Nel frattempo, gli Stati Uniti si stanno lentamente disimpegnando dall’Europa per focalizzarsi sulla Cina e l’estremo oriente. La Germania non occuperà il posto degli Stati Uniti come potenza egemone di riferimento per l’Europa: non lascerà mai che l’eurozona diventi una “unione di trasferimenti fiscali” e, nonostante le speculazioni riguardo a un deterrente nucleare tedesco, il suo passato nel ventesimo secolo dice chiaramente che né la Germania né i suoi vicini vogliono che essa diventi la potenza militare dominante dell’Europa.

La disintegrazione dell’UE scatenerebbe “i pericolosi demoni nazionalistici del passato europeo”, come teme Guy Verhofstadt, ex primo ministro belga? Gli autori del report di MacroGeo prevedono che non si avrà un’anarchica competizione tra gli stati-nazione, bensì “l’affermazione di un nucleo centrale geoeconomico intorno alla Germania”.

Questo sarebbe formato dalla Germania e dai paesi che ne costituiscono la filiera industriale, cui si addice la cultura fiscale e monetaria tedesca. In maniera disarmante, gli autori suggeriscono che, “se l’Italia dovesse dividersi”, l’Italia del Nord potrebbe unirsi al gruppo formato da Olanda, Polonia, Repubblica Ceca, Slovacchia e alcuni paesi scandinavi. Questa evoluzione presuppone la disgregazione dell’eurozona a 19 paesi.

I ministri delle finanze e i banchieri centrali europei ci ripetono che questo passo sarebbe devastante per le economie europee e per la stabilità finanziaria globale. Tuttavia, questa prospettiva è in discussione, e non solo nei circoli del partito di estrema destra francese, il Front National, o nel partito anti-estabilishment italiano M5S.

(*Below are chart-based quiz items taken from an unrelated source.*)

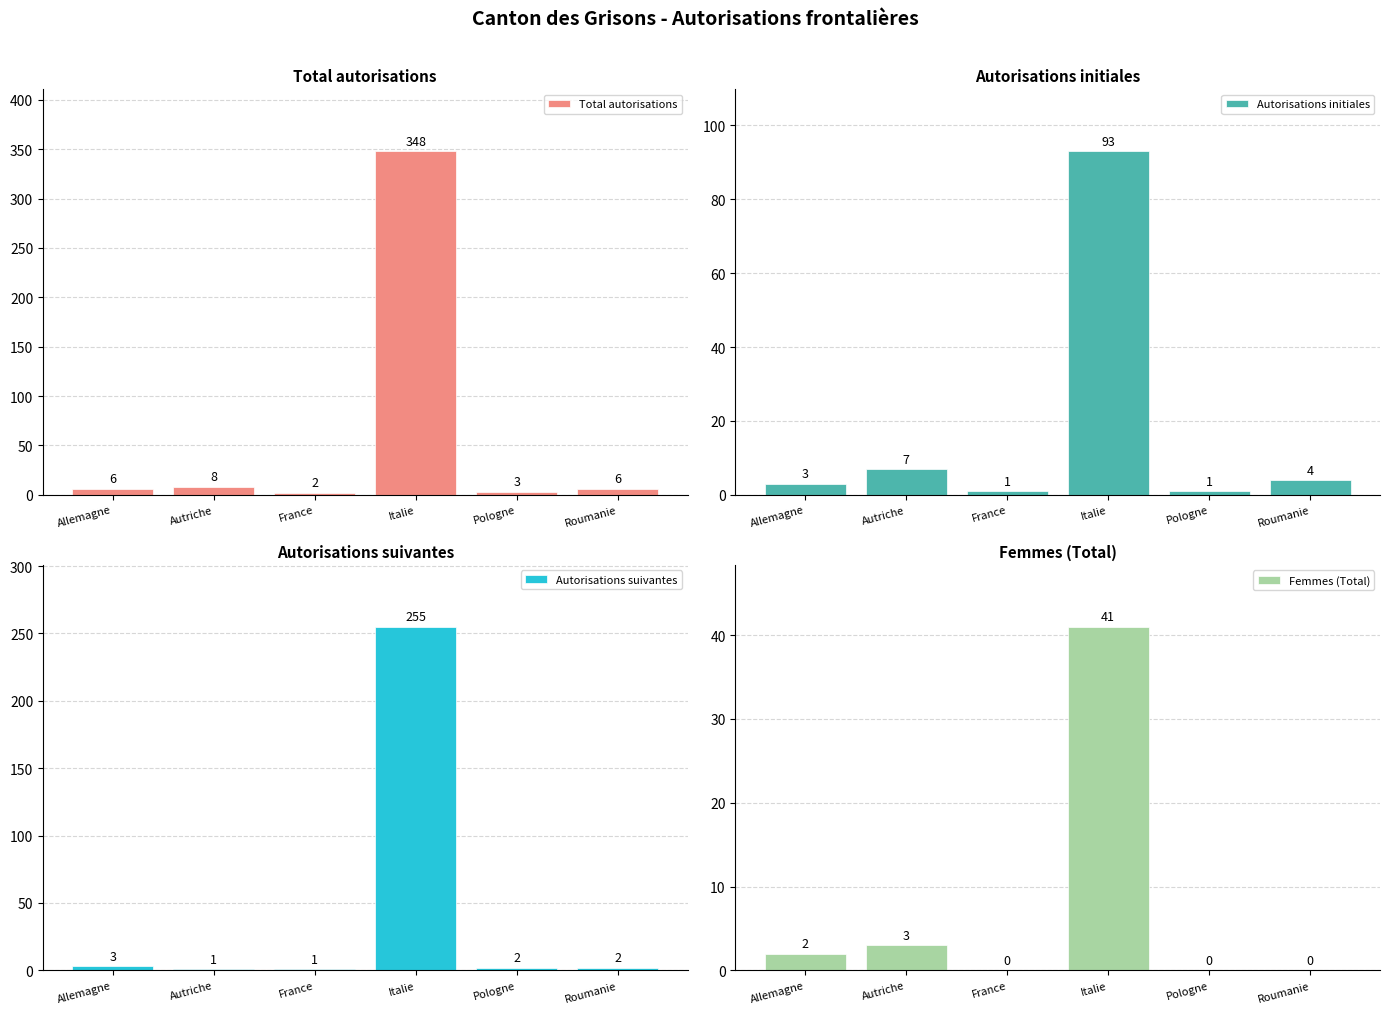

Reading left to right, what are all the values shown in this chart?

Total autorisations: Allemagne=6	Autriche=8	France=2	Italie=348	Pologne=3	Roumanie=6
Autorisations initiales: Allemagne=3	Autriche=7	France=1	Italie=93	Pologne=1	Roumanie=4
Autorisations suivantes: Allemagne=3	Autriche=1	France=1	Italie=255	Pologne=2	Roumanie=2
Femmes (Total): Allemagne=2	Autriche=3	France=0	Italie=41	Pologne=0	Roumanie=0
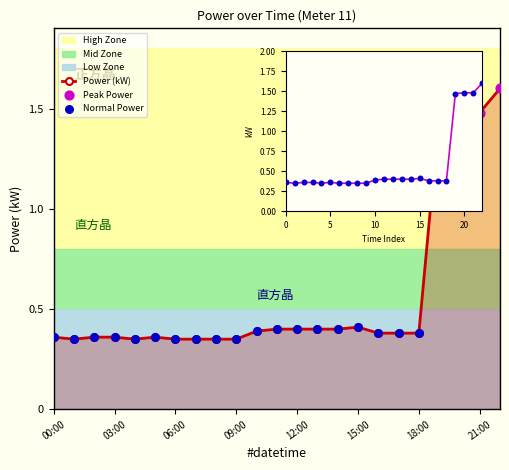

Between 14:00 and 18:00, which is larger?

14:00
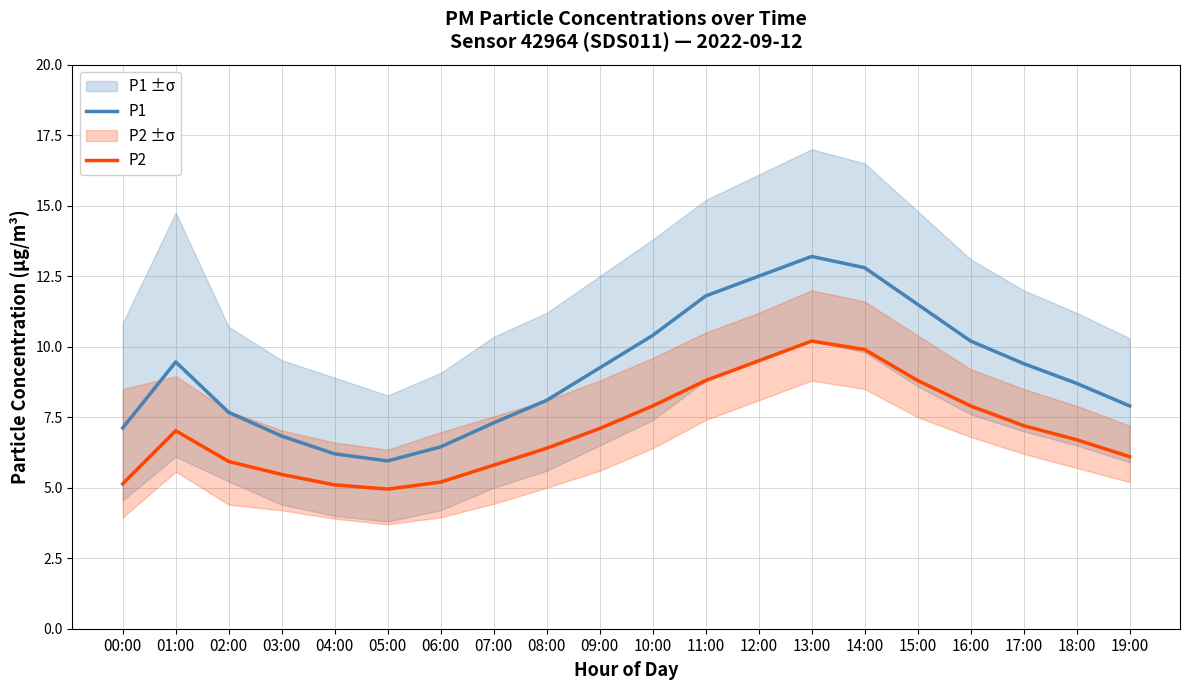

How many data points in P1 are less than 9?

10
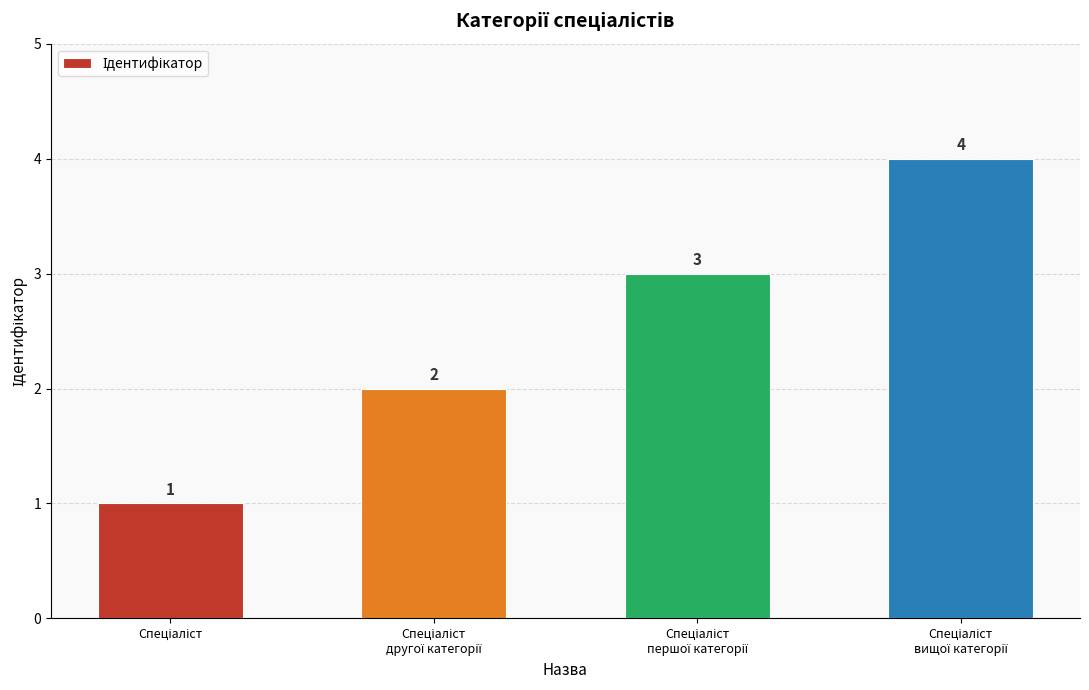

How many values are between 2 and 4?

3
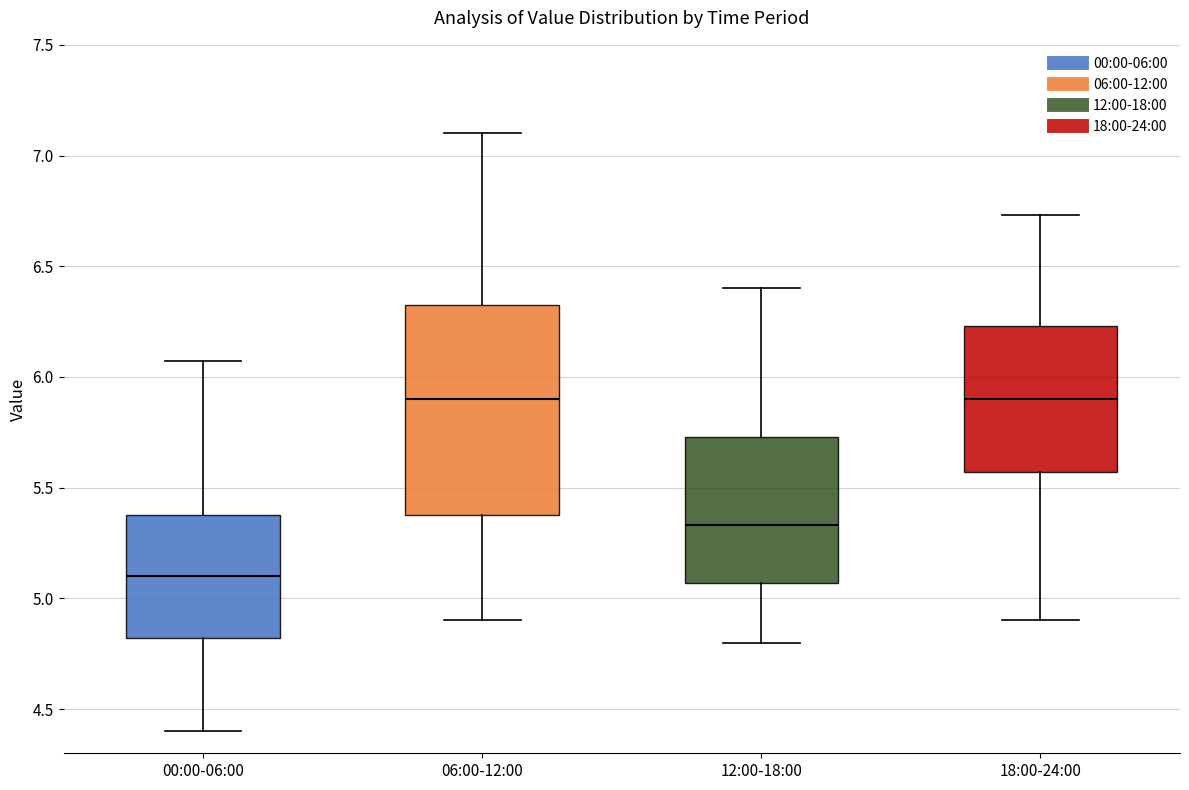

Which box is the tallest, from its lower edge to its upper edge?

06:00-12:00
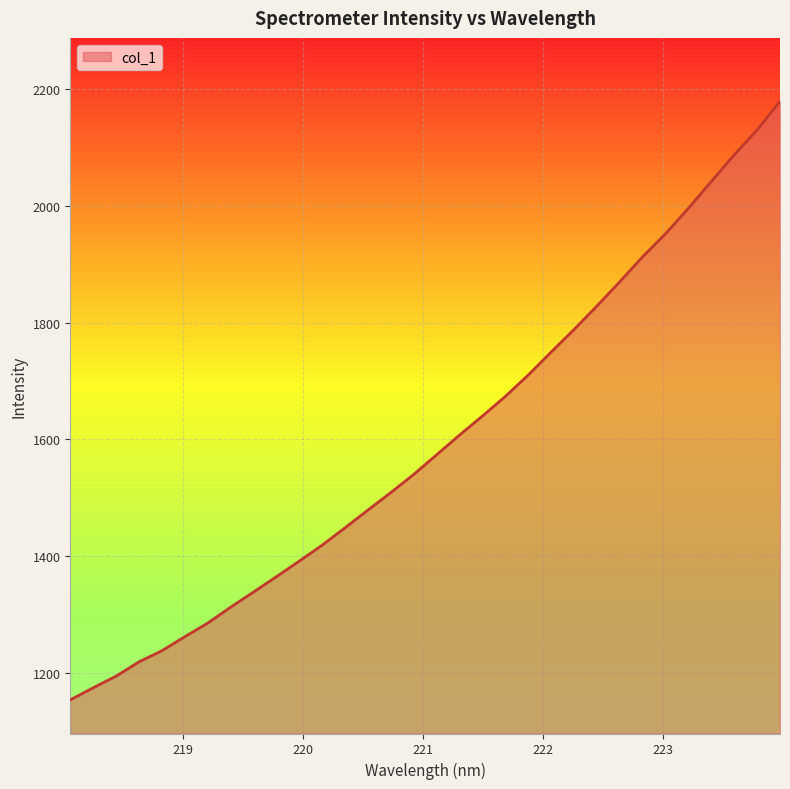

What is the difference between the maximum and minimum values?

1025.8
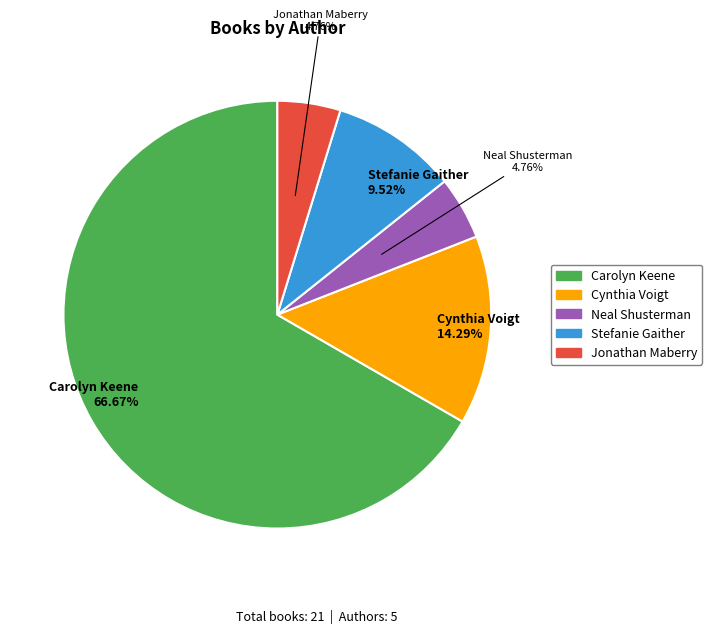

Count the number of slices in the pie.

5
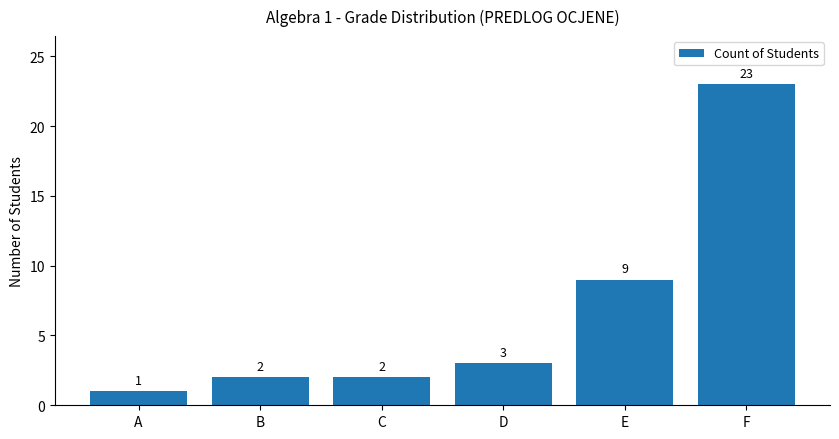

What is the ratio of the value at B to the value at D?

0.7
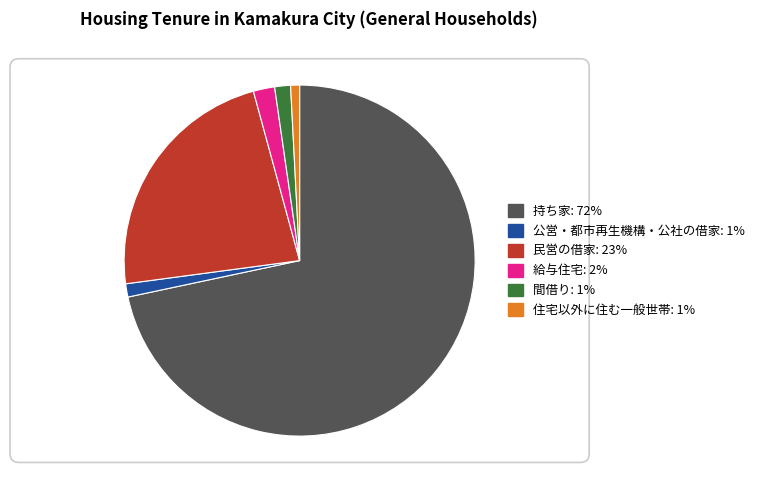

Count the number of slices in the pie.

6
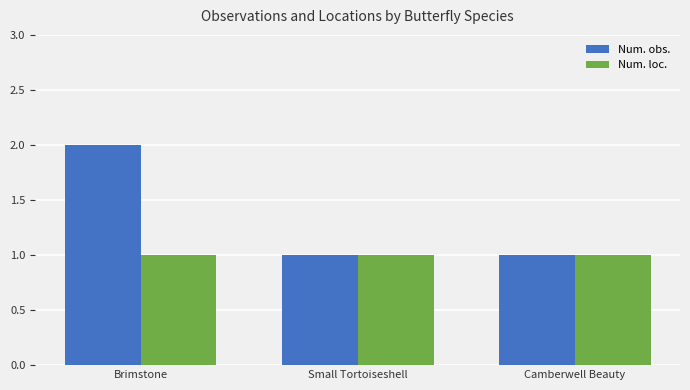

The value of Num. obs. at Small Tortoiseshell is 0. True or false?

False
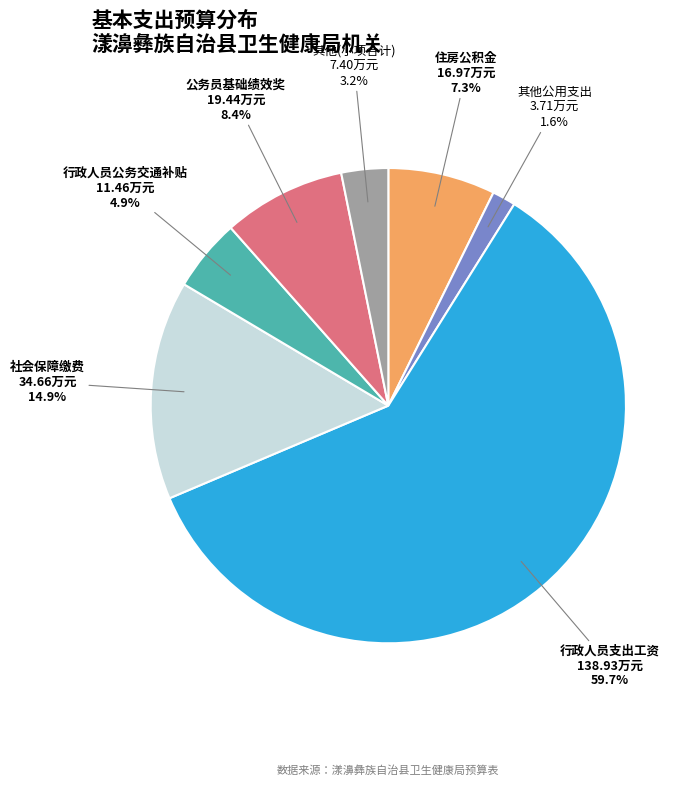

What is the smallest slice in the pie chart?

其他公用支出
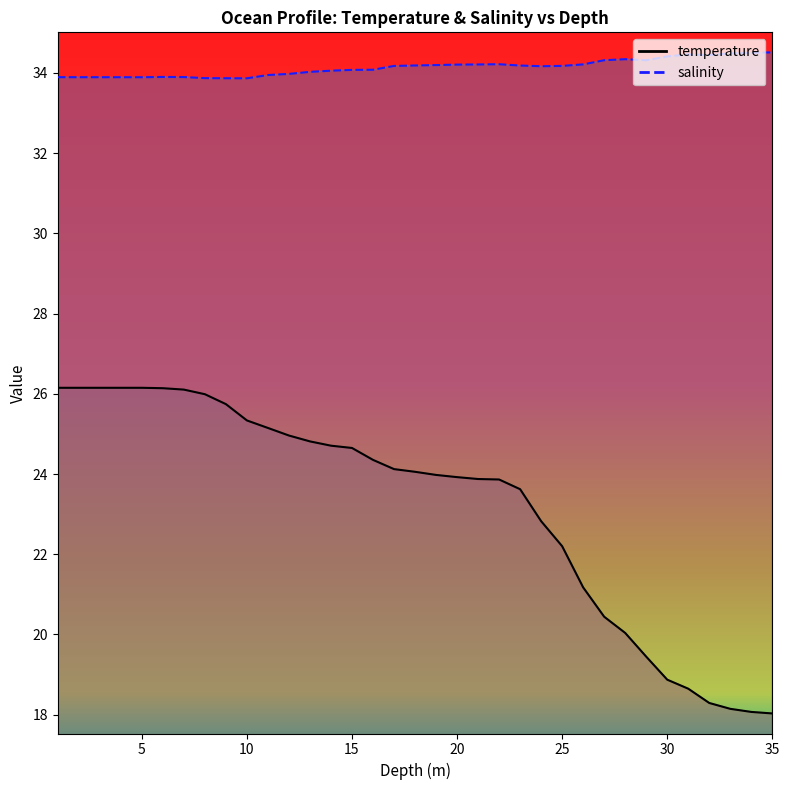

What is the total value across all series at 12.0?

58.9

Mediobanca, una banca d’investimenti che una volta era l’emblema del capitalismo del nord Italia, a gennaio ha pubblicato un rapporto controverso  in cui suggeriva che, in termini di debito pubblico, l’Italia non soffrirebbe particolarmente lasciando l’eurozona. Il mese scorso il Parlamento olandese ha votato per l’istituzione di una commissione d’inchiesta sui pro e contro dell’appartenenza olandese all’eurozona, una mossa che riflette la frustrazione nei confronti della politica di tassi ultra-bassi e del programma QE della Banca centrale europea. Nel valutare il futuro dell’Europa, questi sviluppi vanno presi attentamente in considerazione – forse più attentamente del “libro bianco” di Juncker.